Nearly every aspect of our criminal justice system encourages defendants-whether they're innocent or guilty-to take a plea deal. Punishment Without Trial showcases how plea bargaining has undermined justice at every turn and across socioeconomic and racial divides. It forces the hand of lawyers, judges, and defendants, turning our legal system into a ruthlessly efficient mass incarceration machine that is dogging our jails and punishing citizens because it's the path of least resistance. Professor Hessick makes the case against plea bargaining as she illustrates how it has damaged our justice system while presenting an innovative set of reforms for how we can fix it.
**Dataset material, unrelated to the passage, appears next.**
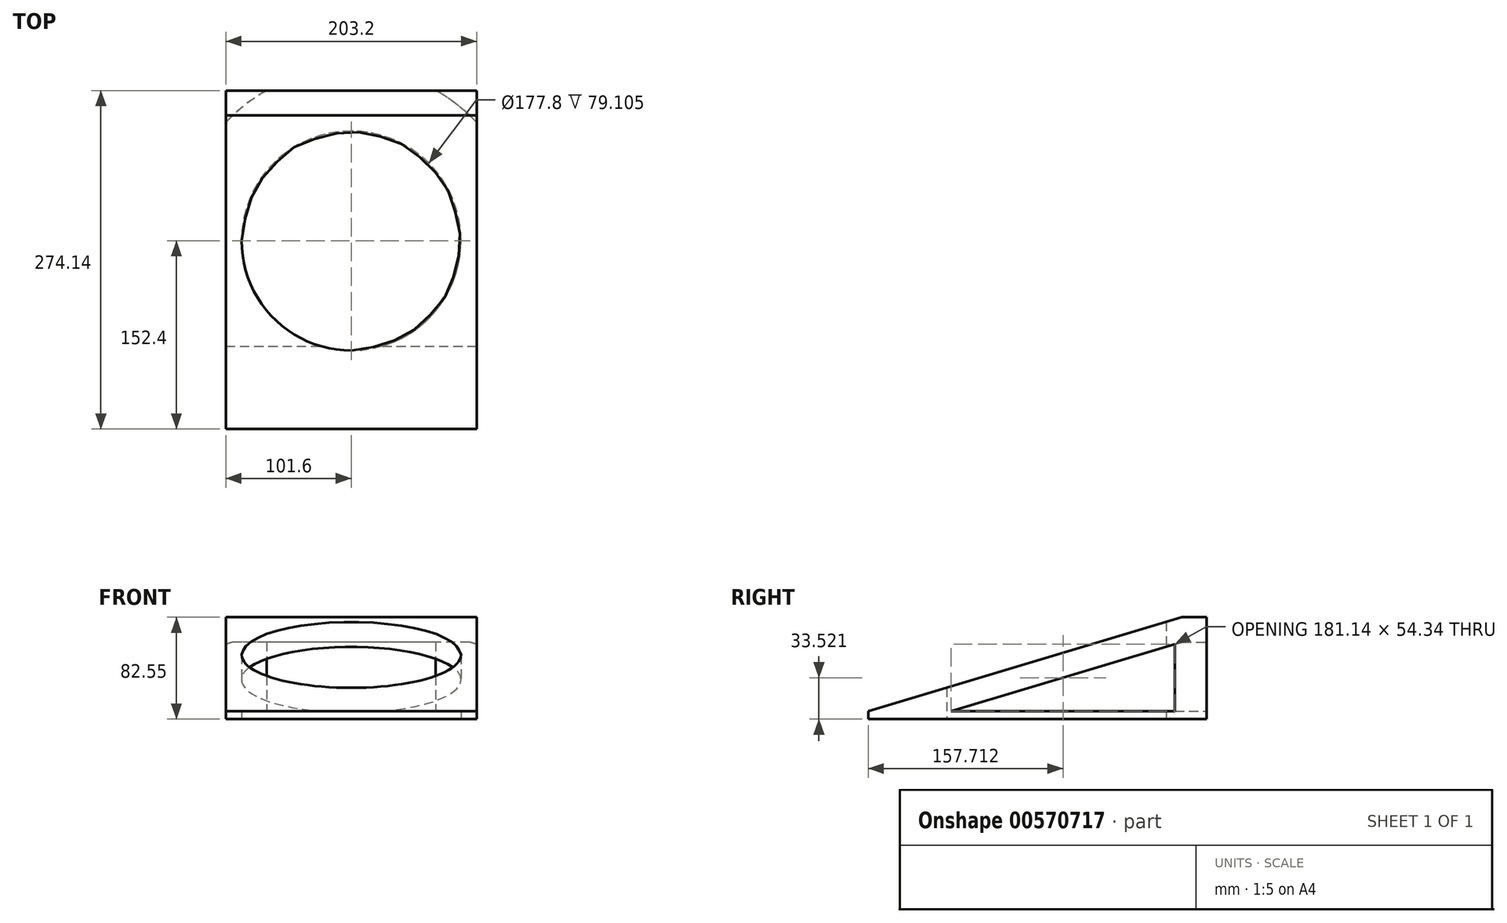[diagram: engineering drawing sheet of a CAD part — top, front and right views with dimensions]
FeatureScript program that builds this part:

An impassioned, urgent argument about the future of criminal justice reform, Punishment Without Trial will change the way you view the criminal justice system.
PUBLISHERS WEEKLY
University of North Carolina law professor Hessick argues in this impassioned critique of the criminal justice system that the right to a trial by jury has largely disappeared in America. According to Hessick, more the 90% of federal cases that aren't dismissed end in guilty pleas, and the burden falls disproportionately on people of color and the poor, who rely on overworked public defenders and are more likely to take a deal than defendants with higher incomes. In Hessick's view, the current system of "pressure and pleas"—which commits defendants to pretrial detention, offers lighter sentences for guilty pleas, confiscates money and property from those suspected of crimes, and hides shoddy police work from public scrutiny—has "circumvented most every constitutional and political protection against punishment." Her solutions include higher dismissal rates for low-level criminal charges; the offering of alternatives to incarceration, such as drug rehabilitation programs, as part of plea bargains; and the establishment of conviction and sentencing integrity units within prosecutors' offices. Buttressed by copious statistical evidence, harrowing case studies, and in-depth interviews with prosecutors, defense attorneys, and defendants, this is a knowledgeable and persuasive call for change.